### READING TEXT
---
Angela has also stepped in to save our dead animal collection. She’s like a gothic Martha Stewart, which means Zev now has shadow boxes full of talons, claws, snakeskins, and bird skulls all perfectly preserved, some even lacquered.

Not surprisingly, she likes to watch horror movies. And her idea of one that is “not too scary” is very different from mine. The same things that scare my boy scare me, especially anything to do with malevolent spectres or madness. I often find myself muttering at the screen, “One! Make it a One!”

And yet, both Zev and I still have this deep fascination with the idea of the un-dead, and the dark side of immortality. As terrified as we are by ghost stories and paranormal demons, we both like ones about zombies, vampires, and werewolves. Last year he was a zombie for the first half of Halloween, then changed to a skeleton for trick-or-treating. As with his wild-death collection, as long as there is still a body, or even part of one, he can be brave. There is something to play with, fight against, investigate. It is the invisible stuff that distresses him — the dark mysteries, tension in the air, unknowable shadows, things that disappear. But transformation he’s fine with.
---
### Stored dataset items

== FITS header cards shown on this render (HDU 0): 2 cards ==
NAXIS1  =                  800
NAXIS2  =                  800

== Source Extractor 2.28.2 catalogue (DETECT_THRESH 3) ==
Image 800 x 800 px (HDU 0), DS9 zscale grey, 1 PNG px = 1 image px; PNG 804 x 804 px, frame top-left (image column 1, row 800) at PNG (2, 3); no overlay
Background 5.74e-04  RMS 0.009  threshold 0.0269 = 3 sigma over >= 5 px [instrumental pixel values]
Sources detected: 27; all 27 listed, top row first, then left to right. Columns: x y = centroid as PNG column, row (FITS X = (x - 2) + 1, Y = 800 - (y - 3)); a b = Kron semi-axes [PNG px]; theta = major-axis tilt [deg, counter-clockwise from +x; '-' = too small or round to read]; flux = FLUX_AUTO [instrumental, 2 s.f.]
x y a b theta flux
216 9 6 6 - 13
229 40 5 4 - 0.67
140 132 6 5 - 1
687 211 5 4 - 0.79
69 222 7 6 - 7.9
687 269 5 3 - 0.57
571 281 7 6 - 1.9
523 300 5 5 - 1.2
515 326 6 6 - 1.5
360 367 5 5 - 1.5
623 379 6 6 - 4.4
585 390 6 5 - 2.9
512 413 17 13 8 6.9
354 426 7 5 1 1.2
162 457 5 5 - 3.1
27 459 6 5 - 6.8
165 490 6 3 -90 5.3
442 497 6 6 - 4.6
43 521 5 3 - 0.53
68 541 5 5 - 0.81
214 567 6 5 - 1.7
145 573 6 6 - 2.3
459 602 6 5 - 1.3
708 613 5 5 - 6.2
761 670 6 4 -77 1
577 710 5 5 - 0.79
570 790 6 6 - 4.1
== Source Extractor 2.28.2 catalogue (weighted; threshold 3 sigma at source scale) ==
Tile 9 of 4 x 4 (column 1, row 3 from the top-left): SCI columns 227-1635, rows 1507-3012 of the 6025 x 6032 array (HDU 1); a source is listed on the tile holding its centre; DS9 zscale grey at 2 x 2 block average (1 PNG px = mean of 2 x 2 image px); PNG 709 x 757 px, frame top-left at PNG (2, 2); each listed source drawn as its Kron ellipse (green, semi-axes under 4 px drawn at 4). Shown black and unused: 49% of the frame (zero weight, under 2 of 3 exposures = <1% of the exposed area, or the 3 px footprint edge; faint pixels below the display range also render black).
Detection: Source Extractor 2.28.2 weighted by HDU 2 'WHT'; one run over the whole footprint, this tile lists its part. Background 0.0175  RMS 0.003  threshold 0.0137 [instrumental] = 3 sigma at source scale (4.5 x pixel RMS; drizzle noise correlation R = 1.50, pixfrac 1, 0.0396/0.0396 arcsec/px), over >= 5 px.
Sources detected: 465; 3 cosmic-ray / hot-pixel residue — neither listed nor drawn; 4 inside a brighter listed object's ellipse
---
### TASKS TO COMPLETE
**a)** In the passage about Zev and horror, what costume did Zev wear for trick-or-treating last Halloween?
**b)** Write the next paragraph of the passage about Zev and horror, picking up after its final sentence.
You can leave the records aside, since none of the work here uses them.

### EXERCISE RESULTS
**a)** A skeleton.

**b)**
Zev’s name means wolf in Hebrew, and as much time as we spend these days discussing Santa, Dracula, Thor, Jesus, and taxidermy, he has become even more interested in lycanthropy. He’s decided that being a werewolf would be an even better deal than a vampire, because “you only have to do scary things once a month, and you still get to be sort of immortal.”

And so this year he decided to be a werewolf for Halloween. His mother sewed the costume and Angela did the makeup. It was the only instance of cooperation between Zev’s parents in a long time.

Zev, baring his fangs, asked how he looked.

“Sort of immortal,” I said. “And pretty cute, too.” Then we went out trick-or-treating.

And I think I know what Santa might bring him this year. It will be the next best thing to either vampiric or lycanthropic immortality: a boy’s first taxidermy kit.